He said, “All of this is extremely bad for California’s salmon fishery that supported tens of thousands of jobs and more than $1 billion in economic activity until it was decimated by the Newsom administration’s water policies.”

“October is supposed to be an exciting time of year for thousands of fishing families to welcome the return of salmon that not only support their livelihoods, but are critical for sustaining a healthy Bay-Delta watershed,” said Artis. “Instead, those families, already suffering from 2 consecutive years without work, are watching another potential salmon horror show unfold because state and federal water policies continue to divert the cold water salmon need to survive.”

The question of whether there could be a California salmon fishery next year won’t be answered next year when the data on spawning returns has been compiled by state and federal fishery scientists at the Pacific Fishery Management Council (PFMC) to determine whether or not there there are  enough fish in the ocean to allow a season. The Sacramento River and its tributaries have traditionally provided the bulk of Chinook salmon caught off the California coast.   

“It’s not a good sign when the hardworking hatchery staff have only been able to procure less than 10% of the total egg take goal by this time of year. They’re using what they’ve been given as a result of failed state water policies,” said Artis. “The fishing industry, conservationists, and entire fishing-based towns and communities have a right to be really worried.”

California’s Sacramento-San Joaquin River system supports four distinct Chinook salmon runs: fall, late-fall, winter and spring. The winter- and spring-runs have declined dramatically in recent years, despite being designated as endangered and threatened, respectively, under the Endangered Species Act.

For example, only 100 spring-run Chinook salmon returned to spawn in Butte Creek, a tributary of the Sacramento River, last year.  

State and federal fishery agencies have attributed the current Central Valley salmon collapse to drought, changing ocean water and forage conditions and climate change and other factors. While conservationists agree that these issues factor in the collapse, they point to the massive state and federal water project water diversions at the Delta pumping facilities to corporate agribusiness and the lack of cold, oxygenated water flows from reservoirs during a drought as the leading causes of the salmon disaster.

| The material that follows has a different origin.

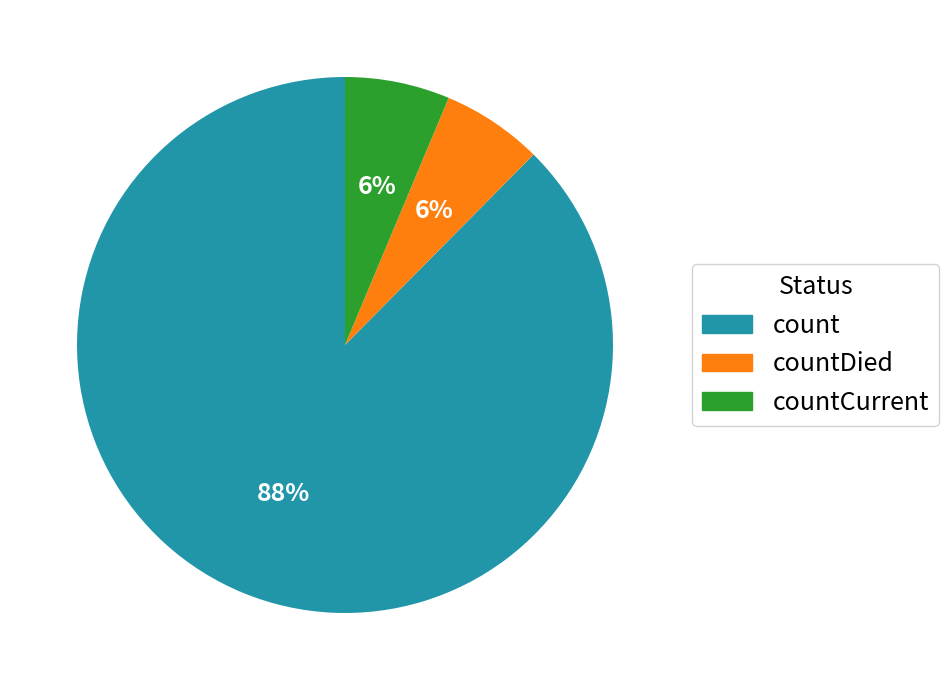

How many segments does this pie chart have?

3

“The fall-run — currently the only commercially and recreationally fishable stock, was closed in 2023 and 2024 due to low numbers of adults that survived the hostile conditions encountered in Central Valley rivers. The late-fall run has been eliminated from most of its native spawning habitat. All four Chinook salmon runs are dependent upon cold water flows and releases from reservoirs for migration and spawning,” stated Artis.

While Newsom has supported the dam removal on the Klamath River and various habitat restoration projects, Artis said, “Fishery observers note that salmon in California have declined more under Gavin Newsom’s governorship than at any other time in history.”

“California’s salmon fishery targets fall-run Chinook salmon. Other salmon stocks are protected under the federal Endangered Species Act. Their plight has only gotten worse under Newsom,” he concluded.